• _WHAT IS NEEDED_
List everything in the rows below from the line containing "A statue of" down to the line containing "[53, 8, 253, 85]", both included, as a numbered list with blank lines left out.

• _EXTRACTED INFORMATION_
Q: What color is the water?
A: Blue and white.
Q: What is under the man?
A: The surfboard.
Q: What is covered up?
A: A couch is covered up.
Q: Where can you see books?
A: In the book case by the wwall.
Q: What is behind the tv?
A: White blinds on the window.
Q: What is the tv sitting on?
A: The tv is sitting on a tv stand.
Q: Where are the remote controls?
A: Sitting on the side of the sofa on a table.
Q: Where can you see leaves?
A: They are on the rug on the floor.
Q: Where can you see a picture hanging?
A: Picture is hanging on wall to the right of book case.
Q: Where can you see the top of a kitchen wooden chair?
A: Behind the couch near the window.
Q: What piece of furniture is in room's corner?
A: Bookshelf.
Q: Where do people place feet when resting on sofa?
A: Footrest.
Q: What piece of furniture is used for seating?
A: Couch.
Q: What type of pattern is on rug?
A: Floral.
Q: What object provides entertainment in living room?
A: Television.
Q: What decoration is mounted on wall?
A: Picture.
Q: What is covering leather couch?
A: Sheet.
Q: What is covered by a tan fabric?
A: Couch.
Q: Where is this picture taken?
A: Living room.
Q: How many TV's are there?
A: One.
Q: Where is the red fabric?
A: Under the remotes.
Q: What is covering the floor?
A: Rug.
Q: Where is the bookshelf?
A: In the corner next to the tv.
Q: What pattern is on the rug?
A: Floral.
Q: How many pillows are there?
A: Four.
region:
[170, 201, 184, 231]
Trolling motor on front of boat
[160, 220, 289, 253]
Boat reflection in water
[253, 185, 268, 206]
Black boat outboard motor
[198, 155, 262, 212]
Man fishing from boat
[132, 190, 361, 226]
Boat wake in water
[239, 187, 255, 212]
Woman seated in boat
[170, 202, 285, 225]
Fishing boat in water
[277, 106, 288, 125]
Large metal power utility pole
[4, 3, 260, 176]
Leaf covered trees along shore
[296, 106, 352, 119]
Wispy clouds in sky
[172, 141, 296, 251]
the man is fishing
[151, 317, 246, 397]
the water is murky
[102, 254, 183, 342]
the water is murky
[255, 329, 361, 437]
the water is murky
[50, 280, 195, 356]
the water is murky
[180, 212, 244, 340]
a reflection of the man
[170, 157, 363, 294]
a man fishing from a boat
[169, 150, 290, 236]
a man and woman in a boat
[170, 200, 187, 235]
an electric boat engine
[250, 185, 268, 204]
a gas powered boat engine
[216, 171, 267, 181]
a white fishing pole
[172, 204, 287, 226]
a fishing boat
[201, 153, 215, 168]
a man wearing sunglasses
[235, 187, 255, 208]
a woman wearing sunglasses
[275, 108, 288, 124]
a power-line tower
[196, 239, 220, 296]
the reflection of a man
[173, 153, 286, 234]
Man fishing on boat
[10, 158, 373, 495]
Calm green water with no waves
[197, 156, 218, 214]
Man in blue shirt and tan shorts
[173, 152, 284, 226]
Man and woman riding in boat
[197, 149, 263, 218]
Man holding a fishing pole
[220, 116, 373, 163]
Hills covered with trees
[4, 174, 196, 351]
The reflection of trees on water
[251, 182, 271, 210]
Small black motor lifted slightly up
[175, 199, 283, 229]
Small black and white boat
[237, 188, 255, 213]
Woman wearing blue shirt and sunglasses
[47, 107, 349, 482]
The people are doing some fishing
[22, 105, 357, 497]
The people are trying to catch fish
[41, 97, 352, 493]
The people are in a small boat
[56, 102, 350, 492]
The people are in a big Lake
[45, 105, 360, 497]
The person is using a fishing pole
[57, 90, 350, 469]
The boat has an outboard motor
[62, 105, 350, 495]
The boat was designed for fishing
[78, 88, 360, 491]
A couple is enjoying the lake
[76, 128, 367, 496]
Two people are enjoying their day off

==

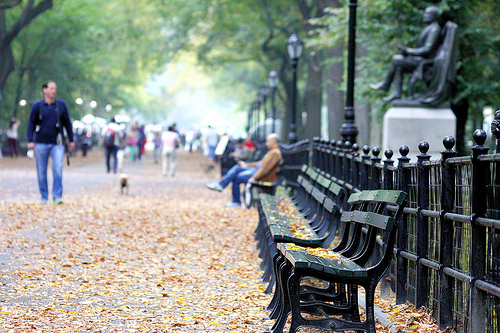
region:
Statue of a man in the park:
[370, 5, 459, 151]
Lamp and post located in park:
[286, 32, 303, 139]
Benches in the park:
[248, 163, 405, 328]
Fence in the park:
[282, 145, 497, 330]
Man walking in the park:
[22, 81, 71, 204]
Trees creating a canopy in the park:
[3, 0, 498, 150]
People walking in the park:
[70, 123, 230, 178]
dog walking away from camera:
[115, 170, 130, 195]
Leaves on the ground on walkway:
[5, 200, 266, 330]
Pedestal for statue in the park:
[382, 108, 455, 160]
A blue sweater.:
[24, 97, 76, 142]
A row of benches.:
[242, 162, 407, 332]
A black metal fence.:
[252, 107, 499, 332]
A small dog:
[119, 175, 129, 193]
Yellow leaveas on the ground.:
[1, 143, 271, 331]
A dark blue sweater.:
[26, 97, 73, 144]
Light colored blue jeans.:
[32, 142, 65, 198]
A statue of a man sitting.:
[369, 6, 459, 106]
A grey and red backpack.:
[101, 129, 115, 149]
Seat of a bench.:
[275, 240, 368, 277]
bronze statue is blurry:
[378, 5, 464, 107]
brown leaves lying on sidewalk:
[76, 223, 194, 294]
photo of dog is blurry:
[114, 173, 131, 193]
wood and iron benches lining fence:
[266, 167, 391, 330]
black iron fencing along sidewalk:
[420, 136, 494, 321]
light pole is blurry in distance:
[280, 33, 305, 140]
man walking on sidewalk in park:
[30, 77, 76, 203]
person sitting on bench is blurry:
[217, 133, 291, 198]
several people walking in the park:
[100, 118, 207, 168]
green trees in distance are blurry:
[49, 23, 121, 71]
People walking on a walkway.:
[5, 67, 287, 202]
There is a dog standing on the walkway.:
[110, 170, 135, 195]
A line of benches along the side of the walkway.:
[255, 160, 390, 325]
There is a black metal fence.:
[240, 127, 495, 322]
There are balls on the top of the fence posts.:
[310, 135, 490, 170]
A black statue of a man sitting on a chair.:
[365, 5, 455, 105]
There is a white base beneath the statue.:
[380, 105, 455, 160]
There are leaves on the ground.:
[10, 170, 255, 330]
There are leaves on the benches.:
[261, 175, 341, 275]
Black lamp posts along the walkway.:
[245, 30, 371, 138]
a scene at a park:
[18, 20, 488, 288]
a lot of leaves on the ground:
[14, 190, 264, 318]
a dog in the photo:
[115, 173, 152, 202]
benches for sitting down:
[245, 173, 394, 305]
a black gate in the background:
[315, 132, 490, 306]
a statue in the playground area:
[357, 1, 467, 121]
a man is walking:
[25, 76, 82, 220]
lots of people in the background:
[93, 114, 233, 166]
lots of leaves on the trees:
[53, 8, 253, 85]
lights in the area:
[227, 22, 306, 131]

...

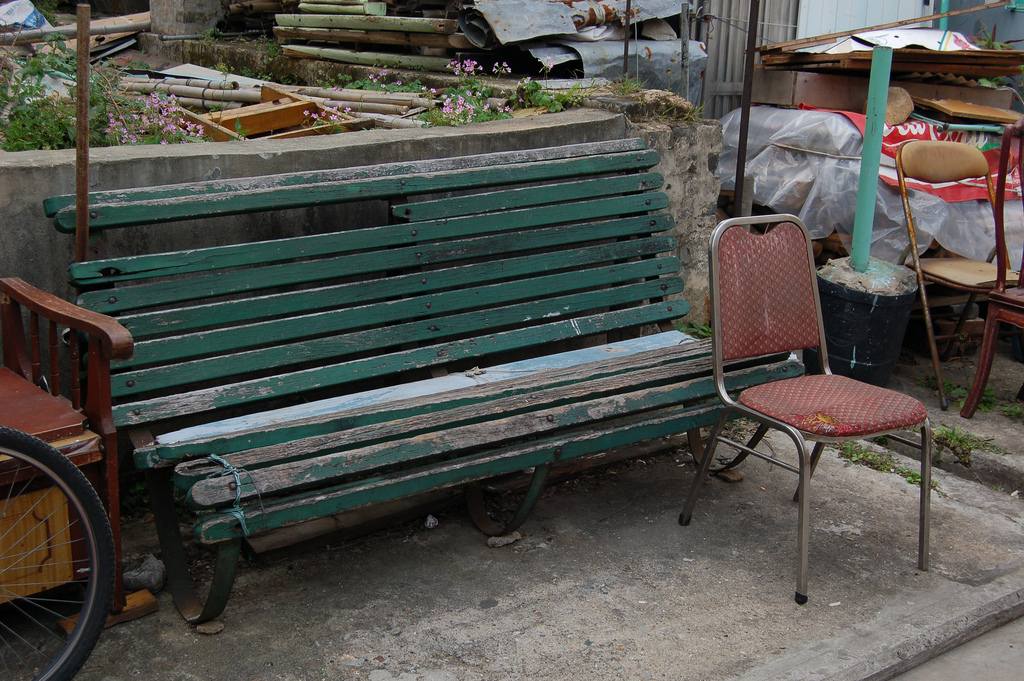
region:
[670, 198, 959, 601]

• _ANSWER FOR THIS EXERCISE_
1. A statue of a man sitting.:
2. [369, 6, 459, 106]
3. A grey and red backpack.:
4. [101, 129, 115, 149]
5. Seat of a bench.:
6. [275, 240, 368, 277]
7. bronze statue is blurry:
8. [378, 5, 464, 107]
9. brown leaves lying on sidewalk:
10. [76, 223, 194, 294]
11. photo of dog is blurry:
12. [114, 173, 131, 193]
13. wood and iron benches lining fence:
14. [266, 167, 391, 330]
15. black iron fencing along sidewalk:
16. [420, 136, 494, 321]
17. light pole is blurry in distance:
18. [280, 33, 305, 140]
19. man walking on sidewalk in park:
20. [30, 77, 76, 203]
21. person sitting on bench is blurry:
22. [217, 133, 291, 198]
23. several people walking in the park:
24. [100, 118, 207, 168]
25. green trees in distance are blurry:
26. [49, 23, 121, 71]
27. People walking on a walkway.:
28. [5, 67, 287, 202]
29. There is a dog standing on the walkway.:
30. [110, 170, 135, 195]
31. A line of benches along the side of the walkway.:
32. [255, 160, 390, 325]
33. There is a black metal fence.:
34. [240, 127, 495, 322]
35. There are balls on the top of the fence posts.:
36. [310, 135, 490, 170]
37. A black statue of a man sitting on a chair.:
38. [365, 5, 455, 105]
39. There is a white base beneath the statue.:
40. [380, 105, 455, 160]
41. There are leaves on the ground.:
42. [10, 170, 255, 330]
43. There are leaves on the benches.:
44. [261, 175, 341, 275]
45. Black lamp posts along the walkway.:
46. [245, 30, 371, 138]
47. a scene at a park:
48. [18, 20, 488, 288]
49. a lot of leaves on the ground:
50. [14, 190, 264, 318]
51. a dog in the photo:
52. [115, 173, 152, 202]
53. benches for sitting down:
54. [245, 173, 394, 305]
55. a black gate in the background:
56. [315, 132, 490, 306]
57. a statue in the playground area:
58. [357, 1, 467, 121]
59. a man is walking:
60. [25, 76, 82, 220]
61. lots of people in the background:
62. [93, 114, 233, 166]
63. lots of leaves on the trees:
64. [53, 8, 253, 85]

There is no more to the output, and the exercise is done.